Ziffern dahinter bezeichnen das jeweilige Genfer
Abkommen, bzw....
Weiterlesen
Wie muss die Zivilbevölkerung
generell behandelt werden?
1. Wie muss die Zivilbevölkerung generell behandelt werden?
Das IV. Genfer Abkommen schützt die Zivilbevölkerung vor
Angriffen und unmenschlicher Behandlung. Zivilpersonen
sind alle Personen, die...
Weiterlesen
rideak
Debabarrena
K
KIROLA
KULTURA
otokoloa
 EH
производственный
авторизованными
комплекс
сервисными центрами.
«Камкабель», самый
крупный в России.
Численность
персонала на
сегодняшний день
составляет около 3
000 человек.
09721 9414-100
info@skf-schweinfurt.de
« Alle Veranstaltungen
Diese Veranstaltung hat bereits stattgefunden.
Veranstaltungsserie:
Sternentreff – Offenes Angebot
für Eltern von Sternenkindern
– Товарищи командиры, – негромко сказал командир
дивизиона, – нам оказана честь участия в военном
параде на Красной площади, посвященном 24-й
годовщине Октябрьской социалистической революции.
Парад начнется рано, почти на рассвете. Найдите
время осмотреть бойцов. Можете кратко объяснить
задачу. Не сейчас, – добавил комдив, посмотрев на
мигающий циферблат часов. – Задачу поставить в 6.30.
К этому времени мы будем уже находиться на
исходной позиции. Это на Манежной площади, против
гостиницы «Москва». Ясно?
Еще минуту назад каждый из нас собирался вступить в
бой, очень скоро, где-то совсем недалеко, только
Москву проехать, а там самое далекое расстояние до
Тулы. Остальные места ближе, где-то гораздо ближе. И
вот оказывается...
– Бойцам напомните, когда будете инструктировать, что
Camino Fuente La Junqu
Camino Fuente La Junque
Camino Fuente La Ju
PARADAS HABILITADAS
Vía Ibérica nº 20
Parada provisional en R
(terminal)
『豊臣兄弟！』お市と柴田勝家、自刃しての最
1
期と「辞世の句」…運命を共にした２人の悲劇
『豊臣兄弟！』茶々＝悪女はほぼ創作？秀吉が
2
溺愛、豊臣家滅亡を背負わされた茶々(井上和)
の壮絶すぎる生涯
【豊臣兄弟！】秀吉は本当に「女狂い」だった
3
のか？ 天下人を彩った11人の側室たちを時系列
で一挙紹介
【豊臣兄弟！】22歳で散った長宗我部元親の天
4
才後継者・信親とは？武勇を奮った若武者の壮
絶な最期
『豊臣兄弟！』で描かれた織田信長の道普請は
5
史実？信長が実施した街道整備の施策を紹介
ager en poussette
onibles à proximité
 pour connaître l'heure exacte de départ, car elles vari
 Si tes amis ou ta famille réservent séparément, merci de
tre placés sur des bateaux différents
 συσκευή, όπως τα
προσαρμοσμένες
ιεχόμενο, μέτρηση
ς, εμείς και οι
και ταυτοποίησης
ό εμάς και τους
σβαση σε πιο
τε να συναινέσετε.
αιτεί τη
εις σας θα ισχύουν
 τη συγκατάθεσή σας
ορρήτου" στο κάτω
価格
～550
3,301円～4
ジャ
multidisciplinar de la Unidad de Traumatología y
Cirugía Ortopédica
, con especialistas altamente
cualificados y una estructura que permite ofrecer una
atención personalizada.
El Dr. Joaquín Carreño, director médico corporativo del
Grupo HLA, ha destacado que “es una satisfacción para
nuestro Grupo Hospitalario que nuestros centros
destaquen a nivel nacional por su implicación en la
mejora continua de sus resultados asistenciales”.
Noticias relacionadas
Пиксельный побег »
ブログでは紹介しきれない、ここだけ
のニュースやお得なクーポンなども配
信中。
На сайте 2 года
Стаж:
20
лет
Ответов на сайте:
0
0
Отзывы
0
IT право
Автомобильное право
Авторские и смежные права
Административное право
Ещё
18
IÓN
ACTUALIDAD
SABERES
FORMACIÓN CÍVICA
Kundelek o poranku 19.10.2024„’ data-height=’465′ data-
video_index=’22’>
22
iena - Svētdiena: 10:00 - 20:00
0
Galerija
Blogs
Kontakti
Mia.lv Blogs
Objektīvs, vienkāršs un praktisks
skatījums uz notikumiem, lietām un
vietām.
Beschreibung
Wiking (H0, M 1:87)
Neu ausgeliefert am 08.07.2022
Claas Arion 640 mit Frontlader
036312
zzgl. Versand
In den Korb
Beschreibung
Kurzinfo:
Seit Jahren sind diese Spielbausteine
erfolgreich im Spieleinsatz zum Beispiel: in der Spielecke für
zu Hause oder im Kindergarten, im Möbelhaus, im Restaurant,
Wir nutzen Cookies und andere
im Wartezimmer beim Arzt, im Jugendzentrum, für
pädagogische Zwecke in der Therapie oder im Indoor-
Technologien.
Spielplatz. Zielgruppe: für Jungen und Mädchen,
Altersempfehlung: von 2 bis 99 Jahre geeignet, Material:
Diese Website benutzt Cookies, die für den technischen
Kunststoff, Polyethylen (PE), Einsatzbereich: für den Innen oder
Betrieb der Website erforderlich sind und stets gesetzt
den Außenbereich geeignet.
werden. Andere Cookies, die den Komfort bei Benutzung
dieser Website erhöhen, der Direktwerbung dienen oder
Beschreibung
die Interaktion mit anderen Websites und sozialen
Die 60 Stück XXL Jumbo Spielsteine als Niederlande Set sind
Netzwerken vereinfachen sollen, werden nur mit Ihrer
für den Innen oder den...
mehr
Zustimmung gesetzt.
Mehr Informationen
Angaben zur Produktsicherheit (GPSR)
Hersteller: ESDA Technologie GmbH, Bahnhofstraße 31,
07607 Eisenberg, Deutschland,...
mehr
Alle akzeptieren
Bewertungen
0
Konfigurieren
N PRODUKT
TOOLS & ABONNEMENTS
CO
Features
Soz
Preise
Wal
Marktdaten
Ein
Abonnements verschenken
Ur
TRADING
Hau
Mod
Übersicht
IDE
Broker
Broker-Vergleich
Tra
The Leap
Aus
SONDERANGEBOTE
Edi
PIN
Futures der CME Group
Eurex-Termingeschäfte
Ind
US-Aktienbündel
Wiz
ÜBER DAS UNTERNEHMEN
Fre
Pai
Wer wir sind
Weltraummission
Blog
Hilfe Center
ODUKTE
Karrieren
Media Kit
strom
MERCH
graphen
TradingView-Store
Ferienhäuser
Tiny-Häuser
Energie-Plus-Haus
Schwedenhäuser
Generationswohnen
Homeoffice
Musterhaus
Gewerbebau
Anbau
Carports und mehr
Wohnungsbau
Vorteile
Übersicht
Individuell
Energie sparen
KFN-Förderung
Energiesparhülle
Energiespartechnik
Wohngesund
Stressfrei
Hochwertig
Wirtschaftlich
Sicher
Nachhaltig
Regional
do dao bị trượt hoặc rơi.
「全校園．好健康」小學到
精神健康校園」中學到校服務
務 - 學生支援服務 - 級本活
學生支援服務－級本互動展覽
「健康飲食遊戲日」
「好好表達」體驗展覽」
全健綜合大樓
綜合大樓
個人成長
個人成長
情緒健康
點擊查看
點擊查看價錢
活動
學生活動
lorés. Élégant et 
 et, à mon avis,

Problem
Take the records above and return them exactly as written.

Output for this task
Ziffern dahinter bezeichnen das jeweilige Genfer
Abkommen, bzw....
Weiterlesen
Wie muss die Zivilbevölkerung
generell behandelt werden?
1. Wie muss die Zivilbevölkerung generell behandelt werden?
Das IV. Genfer Abkommen schützt die Zivilbevölkerung vor
Angriffen und unmenschlicher Behandlung. Zivilpersonen
sind alle Personen, die...
Weiterlesen
rideak
Debabarrena
K
KIROLA
KULTURA
otokoloa
 EH
производственный
авторизованными
комплекс
сервисными центрами.
«Камкабель», самый
крупный в России.
Численность
персонала на
сегодняшний день
составляет около 3
000 человек.
09721 9414-100
info@skf-schweinfurt.de
« Alle Veranstaltungen
Diese Veranstaltung hat bereits stattgefunden.
Veranstaltungsserie:
Sternentreff – Offenes Angebot
für Eltern von Sternenkindern
– Товарищи командиры, – негромко сказал командир
дивизиона, – нам оказана честь участия в военном
параде на Красной площади, посвященном 24-й
годовщине Октябрьской социалистической революции.
Парад начнется рано, почти на рассвете. Найдите
время осмотреть бойцов. Можете кратко объяснить
задачу. Не сейчас, – добавил комдив, посмотрев на
мигающий циферблат часов. – Задачу поставить в 6.30.
К этому времени мы будем уже находиться на
исходной позиции. Это на Манежной площади, против
гостиницы «Москва». Ясно?
Еще минуту назад каждый из нас собирался вступить в
бой, очень скоро, где-то совсем недалеко, только
Москву проехать, а там самое далекое расстояние до
Тулы. Остальные места ближе, где-то гораздо ближе. И
вот оказывается...
– Бойцам напомните, когда будете инструктировать, что
Camino Fuente La Junqu
Camino Fuente La Junque
Camino Fuente La Ju
PARADAS HABILITADAS
Vía Ibérica nº 20
Parada provisional en R
(terminal)
『豊臣兄弟！』お市と柴田勝家、自刃しての最
1
期と「辞世の句」…運命を共にした２人の悲劇
『豊臣兄弟！』茶々＝悪女はほぼ創作？秀吉が
2
溺愛、豊臣家滅亡を背負わされた茶々(井上和)
の壮絶すぎる生涯
【豊臣兄弟！】秀吉は本当に「女狂い」だった
3
のか？ 天下人を彩った11人の側室たちを時系列
で一挙紹介
【豊臣兄弟！】22歳で散った長宗我部元親の天
4
才後継者・信親とは？武勇を奮った若武者の壮
絶な最期
『豊臣兄弟！』で描かれた織田信長の道普請は
5
史実？信長が実施した街道整備の施策を紹介
ager en poussette
onibles à proximité
 pour connaître l'heure exacte de départ, car elles vari
 Si tes amis ou ta famille réservent séparément, merci de
tre placés sur des bateaux différents
 συσκευή, όπως τα
προσαρμοσμένες
ιεχόμενο, μέτρηση
ς, εμείς και οι
και ταυτοποίησης
ό εμάς και τους
σβαση σε πιο
τε να συναινέσετε.
αιτεί τη
εις σας θα ισχύουν
 τη συγκατάθεσή σας
ορρήτου" στο κάτω
価格
～550
3,301円～4
ジャ
multidisciplinar de la Unidad de Traumatología y
Cirugía Ortopédica
, con especialistas altamente
cualificados y una estructura que permite ofrecer una
atención personalizada.
El Dr. Joaquín Carreño, director médico corporativo del
Grupo HLA, ha destacado que “es una satisfacción para
nuestro Grupo Hospitalario que nuestros centros
destaquen a nivel nacional por su implicación en la
mejora continua de sus resultados asistenciales”.
Noticias relacionadas
Пиксельный побег »
ブログでは紹介しきれない、ここだけ
のニュースやお得なクーポンなども配
信中。
На сайте 2 года
Стаж:
20
лет
Ответов на сайте:
0
0
Отзывы
0
IT право
Автомобильное право
Авторские и смежные права
Административное право
Ещё
18
IÓN
ACTUALIDAD
SABERES
FORMACIÓN CÍVICA
Kundelek o poranku 19.10.2024„’ data-height=’465′ data-
video_index=’22’>
22
iena - Svētdiena: 10:00 - 20:00
0
Galerija
Blogs
Kontakti
Mia.lv Blogs
Objektīvs, vienkāršs un praktisks
skatījums uz notikumiem, lietām un
vietām.
Beschreibung
Wiking (H0, M 1:87)
Neu ausgeliefert am 08.07.2022
Claas Arion 640 mit Frontlader
036312
zzgl. Versand
In den Korb
Beschreibung
Kurzinfo:
Seit Jahren sind diese Spielbausteine
erfolgreich im Spieleinsatz zum Beispiel: in der Spielecke für
zu Hause oder im Kindergarten, im Möbelhaus, im Restaurant,
Wir nutzen Cookies und andere
im Wartezimmer beim Arzt, im Jugendzentrum, für
pädagogische Zwecke in der Therapie oder im Indoor-
Technologien.
Spielplatz. Zielgruppe: für Jungen und Mädchen,
Altersempfehlung: von 2 bis 99 Jahre geeignet, Material:
Diese Website benutzt Cookies, die für den technischen
Kunststoff, Polyethylen (PE), Einsatzbereich: für den Innen oder
Betrieb der Website erforderlich sind und stets gesetzt
den Außenbereich geeignet.
werden. Andere Cookies, die den Komfort bei Benutzung
dieser Website erhöhen, der Direktwerbung dienen oder
Beschreibung
die Interaktion mit anderen Websites und sozialen
Die 60 Stück XXL Jumbo Spielsteine als Niederlande Set sind
Netzwerken vereinfachen sollen, werden nur mit Ihrer
für den Innen oder den...
mehr
Zustimmung gesetzt.
Mehr Informationen
Angaben zur Produktsicherheit (GPSR)
Hersteller: ESDA Technologie GmbH, Bahnhofstraße 31,
07607 Eisenberg, Deutschland,...
mehr
Alle akzeptieren
Bewertungen
0
Konfigurieren
N PRODUKT
TOOLS & ABONNEMENTS
CO
Features
Soz
Preise
Wal
Marktdaten
Ein
Abonnements verschenken
Ur
TRADING
Hau
Mod
Übersicht
IDE
Broker
Broker-Vergleich
Tra
The Leap
Aus
SONDERANGEBOTE
Edi
PIN
Futures der CME Group
Eurex-Termingeschäfte
Ind
US-Aktienbündel
Wiz
ÜBER DAS UNTERNEHMEN
Fre
Pai
Wer wir sind
Weltraummission
Blog
Hilfe Center
ODUKTE
Karrieren
Media Kit
strom
MERCH
graphen
TradingView-Store
Ferienhäuser
Tiny-Häuser
Energie-Plus-Haus
Schwedenhäuser
Generationswohnen
Homeoffice
Musterhaus
Gewerbebau
Anbau
Carports und mehr
Wohnungsbau
Vorteile
Übersicht
Individuell
Energie sparen
KFN-Förderung
Energiesparhülle
Energiespartechnik
Wohngesund
Stressfrei
Hochwertig
Wirtschaftlich
Sicher
Nachhaltig
Regional
do dao bị trượt hoặc rơi.
「全校園．好健康」小學到
精神健康校園」中學到校服務
務 - 學生支援服務 - 級本活
學生支援服務－級本互動展覽
「健康飲食遊戲日」
「好好表達」體驗展覽」
全健綜合大樓
綜合大樓
個人成長
個人成長
情緒健康
點擊查看
點擊查看價錢
活動
學生活動
lorés. Élégant et 
 et, à mon avis,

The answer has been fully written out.